Le ministre ghanéen des Affaires étrangères, Samuel Okudzeto Ablakwa, a annoncé le 6 juin 2026 à l’aéroport international d’Accra que le gouvernement ghanéen prépare un recours juridique devant des tribunaux internationaux pour obtenir réparation au profit des ressortissants ayant perdu leurs biens en Afrique du Sud. La déclaration a été faite lors de l’accueil de la deuxième vague de 345 évacués ghanéens rapatriés d’urgence.

Un recensement des pertes engagé sur le tarmac

Dès l’atterrissage du vol, des agents de l’organisme national de gestion des catastrophes (NADMO) et du service d’immigration ghanéen ont commencé à recueillir les déclarations de chaque évacué : boutiques détruites, entrepôts pillés, biens immobiliers abandonnés. Ces éléments doivent constituer la base du dossier juridique que le gouvernement entend soumettre à une juridiction internationale compétente.

« Nous ne pouvons pas simplement nous concentrer sur l’évacuation. Ceux qui ont perdu leurs propriétés, leurs investissements et leurs moyens de subsistance méritent justice et réparation », a déclaré Ablakwa.

Le Ghana a formellement notifié ses exigences aux autorités sud-africaines. Pretoria a reconnu avoir reçu ces demandes : le ministre sud-africain des Affaires étrangères, Ronald Lamola, a eu des échanges directs avec son homologue ghanéen et réaffirmé l’engagement de son gouvernement à protéger les droits des ressortissants étrangers sur son sol.

Une pression diplomatique qui dépasse le cadre bilatéral

Le Ghana a également sollicité l’inscription d’un débat sur les attaques xénophobes à l’ordre du jour du sommet de mi-année de l’Union africaine, prévu le 24 juin 2026 au Caire. Pretoria a confirmé avoir pris note de cette demande, sans indiquer si elle y donnera suite.
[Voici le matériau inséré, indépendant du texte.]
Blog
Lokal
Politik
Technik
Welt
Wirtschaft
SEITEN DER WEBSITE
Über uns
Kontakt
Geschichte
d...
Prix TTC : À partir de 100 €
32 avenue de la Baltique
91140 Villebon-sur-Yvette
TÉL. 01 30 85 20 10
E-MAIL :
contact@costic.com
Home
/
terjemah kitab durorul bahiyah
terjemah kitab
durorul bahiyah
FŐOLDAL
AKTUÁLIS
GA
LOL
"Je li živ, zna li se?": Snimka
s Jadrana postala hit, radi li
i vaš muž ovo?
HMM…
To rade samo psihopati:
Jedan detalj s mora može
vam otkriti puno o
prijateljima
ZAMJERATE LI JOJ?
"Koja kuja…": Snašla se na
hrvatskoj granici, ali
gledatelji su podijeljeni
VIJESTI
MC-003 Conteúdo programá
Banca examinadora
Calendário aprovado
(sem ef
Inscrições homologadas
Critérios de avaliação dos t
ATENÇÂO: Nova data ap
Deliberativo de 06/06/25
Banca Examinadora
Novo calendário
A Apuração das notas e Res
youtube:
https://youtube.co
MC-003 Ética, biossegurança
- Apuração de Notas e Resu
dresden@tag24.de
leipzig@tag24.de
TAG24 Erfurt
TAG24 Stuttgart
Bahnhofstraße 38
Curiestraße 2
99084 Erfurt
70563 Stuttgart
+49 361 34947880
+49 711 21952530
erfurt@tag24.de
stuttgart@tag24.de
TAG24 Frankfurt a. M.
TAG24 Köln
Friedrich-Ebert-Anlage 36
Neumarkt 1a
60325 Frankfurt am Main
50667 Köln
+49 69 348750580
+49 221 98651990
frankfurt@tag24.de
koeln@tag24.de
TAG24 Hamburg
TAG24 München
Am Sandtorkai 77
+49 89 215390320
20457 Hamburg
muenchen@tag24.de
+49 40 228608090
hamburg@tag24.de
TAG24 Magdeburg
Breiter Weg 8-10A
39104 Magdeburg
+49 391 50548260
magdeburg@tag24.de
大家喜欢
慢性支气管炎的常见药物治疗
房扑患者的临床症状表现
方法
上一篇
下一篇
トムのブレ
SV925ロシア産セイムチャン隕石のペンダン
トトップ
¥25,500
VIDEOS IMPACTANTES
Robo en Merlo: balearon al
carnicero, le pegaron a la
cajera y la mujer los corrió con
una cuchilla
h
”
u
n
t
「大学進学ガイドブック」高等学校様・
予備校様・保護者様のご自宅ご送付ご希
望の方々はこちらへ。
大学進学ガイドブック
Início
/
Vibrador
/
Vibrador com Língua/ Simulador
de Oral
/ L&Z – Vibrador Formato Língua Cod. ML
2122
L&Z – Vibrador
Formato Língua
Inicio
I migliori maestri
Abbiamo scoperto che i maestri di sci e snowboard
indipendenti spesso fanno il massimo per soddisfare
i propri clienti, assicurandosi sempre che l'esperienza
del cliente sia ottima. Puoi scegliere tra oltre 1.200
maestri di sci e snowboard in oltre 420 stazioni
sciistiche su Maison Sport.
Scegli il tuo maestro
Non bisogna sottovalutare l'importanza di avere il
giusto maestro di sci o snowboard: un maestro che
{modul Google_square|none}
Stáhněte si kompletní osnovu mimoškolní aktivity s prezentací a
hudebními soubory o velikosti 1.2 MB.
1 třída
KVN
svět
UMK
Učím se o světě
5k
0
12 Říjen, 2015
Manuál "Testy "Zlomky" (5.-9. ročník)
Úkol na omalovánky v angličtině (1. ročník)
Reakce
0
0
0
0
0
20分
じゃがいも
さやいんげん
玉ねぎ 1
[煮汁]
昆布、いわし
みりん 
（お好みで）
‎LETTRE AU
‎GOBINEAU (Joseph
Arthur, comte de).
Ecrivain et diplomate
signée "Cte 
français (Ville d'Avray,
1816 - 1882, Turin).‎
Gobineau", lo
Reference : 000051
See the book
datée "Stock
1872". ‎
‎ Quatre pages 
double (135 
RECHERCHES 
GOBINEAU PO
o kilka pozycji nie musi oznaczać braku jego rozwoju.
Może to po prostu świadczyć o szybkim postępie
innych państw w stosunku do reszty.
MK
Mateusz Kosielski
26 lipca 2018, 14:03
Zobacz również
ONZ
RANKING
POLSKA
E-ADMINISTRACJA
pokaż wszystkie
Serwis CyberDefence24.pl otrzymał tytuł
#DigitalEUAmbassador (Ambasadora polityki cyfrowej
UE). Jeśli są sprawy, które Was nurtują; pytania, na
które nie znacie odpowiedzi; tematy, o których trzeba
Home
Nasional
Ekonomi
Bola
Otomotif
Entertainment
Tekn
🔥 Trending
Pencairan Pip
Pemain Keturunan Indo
Human Rights Watch a documenté les faits : des groupes de vigilantes ont bloqué l’accès des immigrés aux services de santé et détruit des commerces, en dépit des protections constitutionnelles en vigueur. Le Nigeria a également saisi le gouvernement sud-africain après la mort de deux de ses ressortissants dans les violences. Un troisième vol d’évacuation transportant plus de 300 passagers supplémentaires devait atterrir à Accra dans la journée du 7 juin 2026.